Di banyak negara, ketegangan seperti ini lazim. Presiden Amerika pernah berselisih dengan Menkeu soal debt ceiling. Kanselir Jerman harus berdebat dengan Menteri Keuangan soal belanja sosial. Artinya, dinamika antara Presiden dan Menkeu justru menandakan fungsi check and balance dalam kabinet yang sehat.
Candaan yang Mendidik
Meski kalimat Prabowo bernada santai, isi pesannya sangat edukatif. Bahwa:
- Presiden menetapkan arah politik (gaji hakim naik),
- Menteri Keuangan harus menerjemahkannya dalam postur anggaran negara,
- Semua berjalan dalam satu sistem yang saling menyeimbangkan.
Justru di sinilah pentingnya transparansi fiskal. Masyarakat perlu tahu dari mana uang kenaikan gaji hakim diambil. Apakah mengurangi belanja militer? Apakah menggeser anggaran proyek lain? Ini bukan hanya soal bisa atau tidak, tapi soal prioritas dan keberlanjutan fiskal negara.
Epilog: Antara Visi dan Perhitungan
Candaan Presiden Prabowo menyentuh satu hal penting: menjadi pemimpin adalah soal visi besar. Tapi menjalankan pemerintahan adalah tentang kalkulasi. Dan dalam negara hukum, keduanya harus saling menguatkan, bukan menegasikan.

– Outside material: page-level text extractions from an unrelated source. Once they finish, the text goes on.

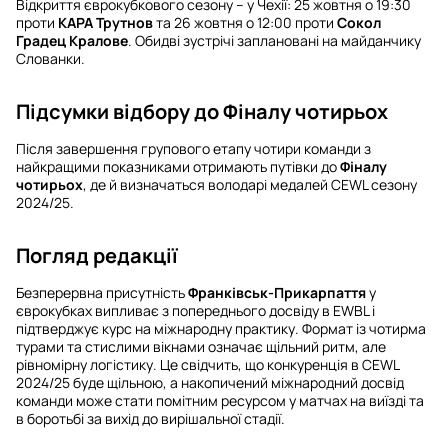
Відкриття єврокубкового сезону – у Чехії: 25 жовтня о 19:30
проти
КАРА Трутнов
та 26 жовтня о 12:00 проти
Сокол
Градец Кралове
. Обидві зустрічі заплановані на майданчику
Слованки.
Підсумки відбору до Фіналу чотирьох
Після завершення групового етапу чотири команди з
найкращими показниками отримають путівки до
Фіналу
чотирьох
, де й визначаться володарі медалей CEWL сезону
2024/25.
Погляд редакції
Безперервна присутність
Франківськ-Прикарпаття
у
єврокубках випливає з попереднього досвіду в EWBL і
підтверджує курс на міжнародну практику. Формат із чотирма
турами та стислими вікнами означає щільний ритм, але
рівномірну логістику. Це свідчить, що конкуренція в CEWL
2024/25 буде щільною, а накопичений міжнародний досвід
команди може стати помітним ресурсом у матчах на виїзді та
в боротьбі за вихід до вирішальної стадії.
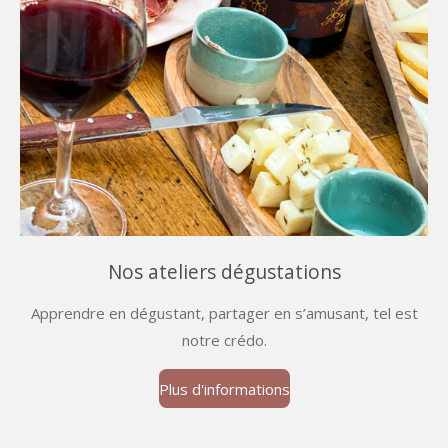
Nos ateliers dégustations
Apprendre en dégustant, partager en s’amusant, tel est
notre crédo.
Plus d'informations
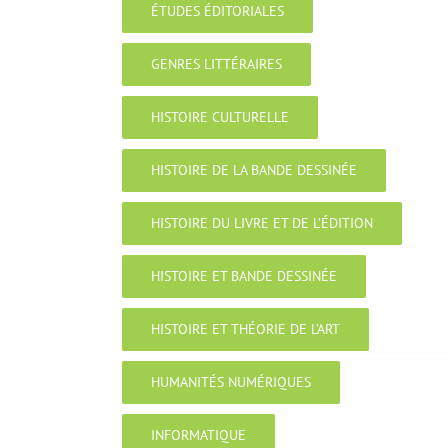
ÉTUDES ÉDITORIALES
GENRES LITTÉRAIRES
HISTOIRE CULTURELLE
HISTOIRE DE LA BANDE DESSINÉE
HISTOIRE DU LIVRE ET DE L’ÉDITION
HISTOIRE ET BANDE DESSINÉE
HISTOIRE ET THÉORIE DE L’ART
HUMANITÉS NUMÉRIQUES
INFORMATIQUE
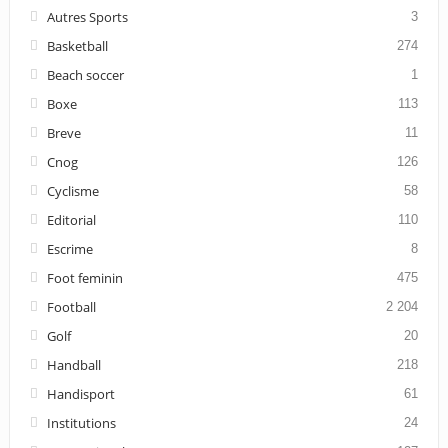
Autres Sports
3
Basketball
274
Beach soccer
1
Boxe
113
Breve
11
Cnog
126
Cyclisme
58
Editorial
110
Escrime
8
Foot feminin
475
Football
2 204
Golf
20
Handball
218
Handisport
61
Institutions
24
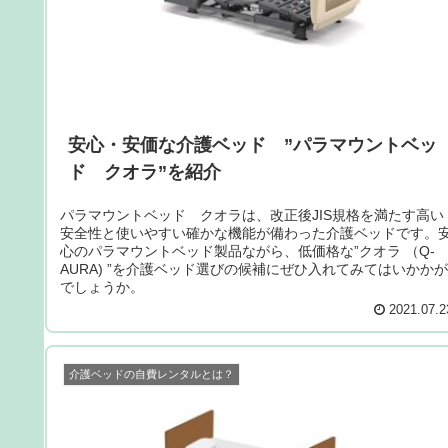
安心・安価な介護ベッド ”パラマウントベッ
ド クオラ”を紹介
パラマウントベッド クオラは、改正後JIS規格を満たす高い
安全性と使いやすい確かな機能が備わった介護ベッドです。
心のパラマウントベッド製品ながら、低価格な”クオラ （Q-
AURA) ”を介護ベッド選びの候補にぜひ入れてみてはいかかが
でしょうか。
2021.07.2
介護ベッドの自費レンタルとは？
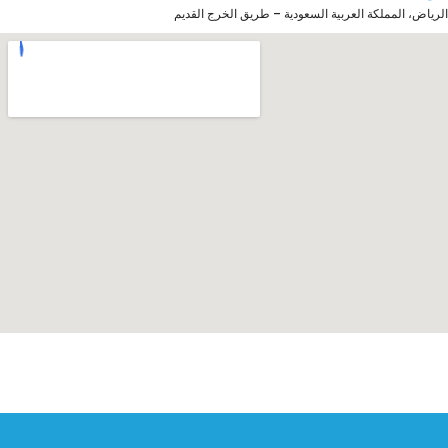
الرياض، المملكة العربية السعودية – طريق الخرج القديم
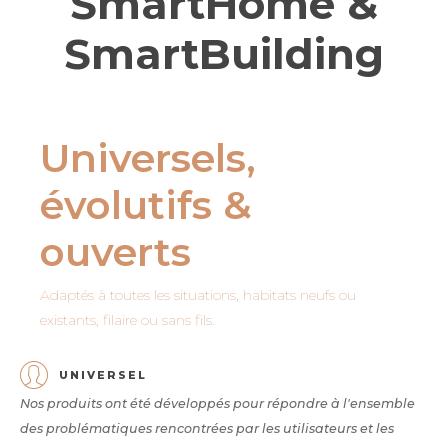
SmartHome &
SmartBuilding
Universels,
évolutifs &
ouverts
Adaptés à toutes les situations, habitats neufs ou
existants, filaire ou sans fils.
UNIVERSEL
Nos produits ont été développés pour répondre à l'ensemble
des problématiques rencontrées par les utilisateurs et les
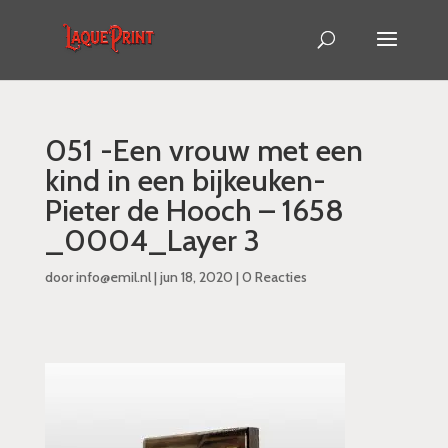
051 -Een vrouw met een
kind in een bijkeuken-
Pieter de Hooch – 1658
_0004_Layer 3
door
info@emil.nl
|
jun 18, 2020
|
0 Reacties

Dalam demokrasi yang sehat, bukan masalah jika presiden memberi perintah dan menteri keuangan pusing. Yang penting, keduanya duduk bersama, menyatukan logika fiskal dan visi kerakyatan dalam satu keputusan yang adil dan berkelanjutan.
Edu-Politik merekomendasikan:
- Evaluasi publik atas alokasi belanja negara secara transparan
- Penguatan literasi fiskal rakyat agar bisa mengawal kebijakan presiden dan DPR
- Menjaga keseimbangan antara kebijakan populis dan kemampuan anggaran negara
Karena pemimpin boleh bercanda, tapi anggaran negara tak bisa dibohongi.